Give the lines below again exactly, starting with the line that holds "- [ ] I have commented" and going on through the line that holds "The Bangor League".

SUPPLIED ENTRIES:
-- Opening Marker --

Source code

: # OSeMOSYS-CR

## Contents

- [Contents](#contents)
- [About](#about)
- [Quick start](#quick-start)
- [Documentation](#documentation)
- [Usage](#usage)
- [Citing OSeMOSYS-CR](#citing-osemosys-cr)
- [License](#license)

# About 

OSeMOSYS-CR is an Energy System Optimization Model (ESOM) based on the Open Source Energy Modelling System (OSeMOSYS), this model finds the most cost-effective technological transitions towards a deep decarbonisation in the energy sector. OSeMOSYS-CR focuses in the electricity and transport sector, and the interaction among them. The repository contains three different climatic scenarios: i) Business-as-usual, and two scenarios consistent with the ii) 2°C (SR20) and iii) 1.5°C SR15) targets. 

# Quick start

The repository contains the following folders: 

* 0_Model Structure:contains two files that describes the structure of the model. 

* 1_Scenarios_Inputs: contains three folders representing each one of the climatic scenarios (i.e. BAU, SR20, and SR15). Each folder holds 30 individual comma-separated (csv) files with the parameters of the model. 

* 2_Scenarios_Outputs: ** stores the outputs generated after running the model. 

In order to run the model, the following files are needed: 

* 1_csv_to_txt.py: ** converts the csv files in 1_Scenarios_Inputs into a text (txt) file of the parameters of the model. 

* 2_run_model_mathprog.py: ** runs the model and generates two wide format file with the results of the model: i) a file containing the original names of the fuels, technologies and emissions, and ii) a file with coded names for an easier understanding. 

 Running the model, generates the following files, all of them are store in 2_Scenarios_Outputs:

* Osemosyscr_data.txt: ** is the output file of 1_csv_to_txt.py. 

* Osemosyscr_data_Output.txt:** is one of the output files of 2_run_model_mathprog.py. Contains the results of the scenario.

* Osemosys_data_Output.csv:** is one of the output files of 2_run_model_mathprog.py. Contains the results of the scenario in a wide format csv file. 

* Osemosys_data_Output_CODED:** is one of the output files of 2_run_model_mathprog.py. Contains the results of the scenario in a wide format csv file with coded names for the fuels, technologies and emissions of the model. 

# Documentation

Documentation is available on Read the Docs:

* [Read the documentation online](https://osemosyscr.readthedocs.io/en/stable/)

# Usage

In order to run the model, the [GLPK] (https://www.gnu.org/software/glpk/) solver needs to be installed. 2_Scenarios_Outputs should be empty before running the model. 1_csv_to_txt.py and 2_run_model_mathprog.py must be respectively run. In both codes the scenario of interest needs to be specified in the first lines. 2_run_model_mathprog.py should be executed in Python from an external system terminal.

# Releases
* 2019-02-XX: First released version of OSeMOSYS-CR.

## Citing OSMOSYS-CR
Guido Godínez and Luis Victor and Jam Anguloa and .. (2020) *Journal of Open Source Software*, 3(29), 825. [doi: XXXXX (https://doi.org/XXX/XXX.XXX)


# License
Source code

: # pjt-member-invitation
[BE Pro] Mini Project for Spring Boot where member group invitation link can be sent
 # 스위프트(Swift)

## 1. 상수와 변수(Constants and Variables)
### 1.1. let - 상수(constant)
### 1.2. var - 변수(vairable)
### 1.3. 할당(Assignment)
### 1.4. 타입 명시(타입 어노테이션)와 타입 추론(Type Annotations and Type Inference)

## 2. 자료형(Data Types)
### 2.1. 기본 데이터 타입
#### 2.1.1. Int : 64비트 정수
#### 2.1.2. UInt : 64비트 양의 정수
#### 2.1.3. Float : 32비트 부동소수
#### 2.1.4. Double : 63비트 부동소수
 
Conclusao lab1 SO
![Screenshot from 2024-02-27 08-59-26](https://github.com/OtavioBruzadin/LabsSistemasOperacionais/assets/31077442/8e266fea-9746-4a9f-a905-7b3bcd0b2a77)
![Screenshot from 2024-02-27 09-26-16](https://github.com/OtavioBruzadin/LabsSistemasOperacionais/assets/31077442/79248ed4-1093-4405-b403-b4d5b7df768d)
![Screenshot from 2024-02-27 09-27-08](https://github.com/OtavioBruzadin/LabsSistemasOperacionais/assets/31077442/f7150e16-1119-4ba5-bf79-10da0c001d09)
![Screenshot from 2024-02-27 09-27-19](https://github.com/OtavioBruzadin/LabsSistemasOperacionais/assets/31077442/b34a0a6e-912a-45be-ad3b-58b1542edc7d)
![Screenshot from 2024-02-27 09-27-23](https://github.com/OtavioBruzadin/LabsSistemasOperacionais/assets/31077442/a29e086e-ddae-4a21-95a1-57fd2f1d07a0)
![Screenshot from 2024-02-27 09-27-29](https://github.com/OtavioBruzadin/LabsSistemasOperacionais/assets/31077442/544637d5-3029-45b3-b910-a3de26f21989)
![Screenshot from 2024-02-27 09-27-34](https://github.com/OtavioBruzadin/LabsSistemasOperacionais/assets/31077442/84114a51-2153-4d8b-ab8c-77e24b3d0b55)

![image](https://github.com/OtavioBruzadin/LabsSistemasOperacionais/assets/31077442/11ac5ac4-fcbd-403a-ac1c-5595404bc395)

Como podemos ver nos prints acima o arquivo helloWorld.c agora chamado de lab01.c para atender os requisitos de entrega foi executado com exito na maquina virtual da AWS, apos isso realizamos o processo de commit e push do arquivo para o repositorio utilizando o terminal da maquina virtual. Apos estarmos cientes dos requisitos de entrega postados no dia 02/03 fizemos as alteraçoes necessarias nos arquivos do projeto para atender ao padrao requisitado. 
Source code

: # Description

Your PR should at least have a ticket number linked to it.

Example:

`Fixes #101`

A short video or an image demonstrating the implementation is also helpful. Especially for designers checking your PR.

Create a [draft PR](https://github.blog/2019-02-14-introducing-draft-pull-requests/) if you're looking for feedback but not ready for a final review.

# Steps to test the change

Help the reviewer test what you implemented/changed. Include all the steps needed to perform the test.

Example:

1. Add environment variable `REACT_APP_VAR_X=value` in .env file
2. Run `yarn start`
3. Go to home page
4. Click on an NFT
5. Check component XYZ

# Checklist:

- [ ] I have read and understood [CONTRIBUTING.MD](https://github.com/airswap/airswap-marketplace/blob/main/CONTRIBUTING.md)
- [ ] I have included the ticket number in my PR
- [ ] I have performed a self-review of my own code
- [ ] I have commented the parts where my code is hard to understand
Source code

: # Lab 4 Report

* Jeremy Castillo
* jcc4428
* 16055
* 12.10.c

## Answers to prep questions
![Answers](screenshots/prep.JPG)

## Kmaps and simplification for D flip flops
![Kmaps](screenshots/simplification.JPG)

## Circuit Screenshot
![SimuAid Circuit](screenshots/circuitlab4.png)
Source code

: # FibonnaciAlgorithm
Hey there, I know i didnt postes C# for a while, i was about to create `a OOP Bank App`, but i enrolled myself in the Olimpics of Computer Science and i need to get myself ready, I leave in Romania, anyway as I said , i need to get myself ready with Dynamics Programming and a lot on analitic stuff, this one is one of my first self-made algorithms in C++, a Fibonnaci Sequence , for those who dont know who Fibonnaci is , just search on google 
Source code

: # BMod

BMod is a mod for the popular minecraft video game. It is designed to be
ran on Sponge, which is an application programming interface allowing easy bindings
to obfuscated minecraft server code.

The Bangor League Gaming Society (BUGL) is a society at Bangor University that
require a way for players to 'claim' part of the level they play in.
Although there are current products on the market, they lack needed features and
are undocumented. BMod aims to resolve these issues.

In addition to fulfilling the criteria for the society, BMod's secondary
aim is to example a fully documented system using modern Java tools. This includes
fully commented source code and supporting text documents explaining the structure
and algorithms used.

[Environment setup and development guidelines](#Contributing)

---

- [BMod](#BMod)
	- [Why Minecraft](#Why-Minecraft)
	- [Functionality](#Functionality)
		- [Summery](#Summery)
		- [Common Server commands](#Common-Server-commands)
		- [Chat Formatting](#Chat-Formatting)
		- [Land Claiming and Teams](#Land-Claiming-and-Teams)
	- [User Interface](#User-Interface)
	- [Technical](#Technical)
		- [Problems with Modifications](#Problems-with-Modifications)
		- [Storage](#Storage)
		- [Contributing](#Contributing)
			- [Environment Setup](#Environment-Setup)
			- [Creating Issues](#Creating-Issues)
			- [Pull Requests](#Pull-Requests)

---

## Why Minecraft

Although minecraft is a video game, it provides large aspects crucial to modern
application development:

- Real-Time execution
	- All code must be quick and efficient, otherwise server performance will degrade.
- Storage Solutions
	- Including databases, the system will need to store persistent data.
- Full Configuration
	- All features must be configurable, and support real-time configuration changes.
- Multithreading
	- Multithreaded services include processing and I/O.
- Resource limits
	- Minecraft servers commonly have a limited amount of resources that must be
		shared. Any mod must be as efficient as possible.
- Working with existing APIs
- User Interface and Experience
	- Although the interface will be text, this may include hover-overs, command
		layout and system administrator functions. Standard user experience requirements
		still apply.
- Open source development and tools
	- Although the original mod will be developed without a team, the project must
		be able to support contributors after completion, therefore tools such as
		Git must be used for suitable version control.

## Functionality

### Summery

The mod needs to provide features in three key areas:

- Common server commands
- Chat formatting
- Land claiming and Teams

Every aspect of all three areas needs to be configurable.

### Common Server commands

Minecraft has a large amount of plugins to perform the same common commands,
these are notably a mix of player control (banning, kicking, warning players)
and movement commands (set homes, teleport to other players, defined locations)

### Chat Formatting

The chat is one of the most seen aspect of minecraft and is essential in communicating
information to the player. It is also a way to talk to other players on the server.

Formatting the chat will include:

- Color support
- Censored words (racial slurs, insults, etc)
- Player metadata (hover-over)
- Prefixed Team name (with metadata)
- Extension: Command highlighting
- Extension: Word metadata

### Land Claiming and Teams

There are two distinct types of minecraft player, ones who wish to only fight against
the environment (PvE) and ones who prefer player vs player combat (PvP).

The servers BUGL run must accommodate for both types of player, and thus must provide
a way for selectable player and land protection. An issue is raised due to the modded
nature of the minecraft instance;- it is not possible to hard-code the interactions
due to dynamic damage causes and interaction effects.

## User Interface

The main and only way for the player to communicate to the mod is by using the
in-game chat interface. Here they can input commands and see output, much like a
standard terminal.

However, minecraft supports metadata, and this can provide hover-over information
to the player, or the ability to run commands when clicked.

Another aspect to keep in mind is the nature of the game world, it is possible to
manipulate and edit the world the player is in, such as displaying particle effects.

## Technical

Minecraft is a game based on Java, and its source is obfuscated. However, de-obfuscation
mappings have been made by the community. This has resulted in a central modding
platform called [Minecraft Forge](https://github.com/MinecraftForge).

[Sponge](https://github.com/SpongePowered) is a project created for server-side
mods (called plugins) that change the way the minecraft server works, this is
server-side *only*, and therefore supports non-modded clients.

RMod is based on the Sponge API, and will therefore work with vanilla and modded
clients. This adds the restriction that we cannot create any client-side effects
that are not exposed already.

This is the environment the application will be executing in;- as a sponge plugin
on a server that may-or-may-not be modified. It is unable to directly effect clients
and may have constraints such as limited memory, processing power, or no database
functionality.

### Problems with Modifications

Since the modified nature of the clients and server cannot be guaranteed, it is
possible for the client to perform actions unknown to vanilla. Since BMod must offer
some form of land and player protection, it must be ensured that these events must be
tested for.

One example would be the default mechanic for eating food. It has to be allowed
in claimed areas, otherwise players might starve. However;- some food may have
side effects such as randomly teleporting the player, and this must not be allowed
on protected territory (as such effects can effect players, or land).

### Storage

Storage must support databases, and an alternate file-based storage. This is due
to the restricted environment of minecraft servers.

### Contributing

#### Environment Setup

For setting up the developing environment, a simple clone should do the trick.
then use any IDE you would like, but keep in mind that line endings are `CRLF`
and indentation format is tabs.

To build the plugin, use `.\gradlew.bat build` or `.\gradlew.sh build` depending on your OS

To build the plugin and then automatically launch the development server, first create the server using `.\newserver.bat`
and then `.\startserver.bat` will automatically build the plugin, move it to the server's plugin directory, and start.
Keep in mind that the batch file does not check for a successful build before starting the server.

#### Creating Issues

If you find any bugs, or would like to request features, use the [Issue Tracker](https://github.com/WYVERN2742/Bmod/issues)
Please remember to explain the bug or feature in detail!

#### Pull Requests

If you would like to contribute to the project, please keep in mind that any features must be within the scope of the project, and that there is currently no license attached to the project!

-- Closing Marker --

SOLUTION TO THE EXERCISE:
- [ ] I have commented the parts where my code is hard to understand
Source code

: # Lab 4 Report

* Jeremy Castillo
* jcc4428
* 16055
* 12.10.c

## Answers to prep questions
![Answers](screenshots/prep.JPG)

## Kmaps and simplification for D flip flops
![Kmaps](screenshots/simplification.JPG)

## Circuit Screenshot
![SimuAid Circuit](screenshots/circuitlab4.png)
Source code

: # FibonnaciAlgorithm
Hey there, I know i didnt postes C# for a while, i was about to create `a OOP Bank App`, but i enrolled myself in the Olimpics of Computer Science and i need to get myself ready, I leave in Romania, anyway as I said , i need to get myself ready with Dynamics Programming and a lot on analitic stuff, this one is one of my first self-made algorithms in C++, a Fibonnaci Sequence , for those who dont know who Fibonnaci is , just search on google 
Source code

: # BMod

BMod is a mod for the popular minecraft video game. It is designed to be
ran on Sponge, which is an application programming interface allowing easy bindings
to obfuscated minecraft server code.

The Bangor League Gaming Society (BUGL) is a society at Bangor University that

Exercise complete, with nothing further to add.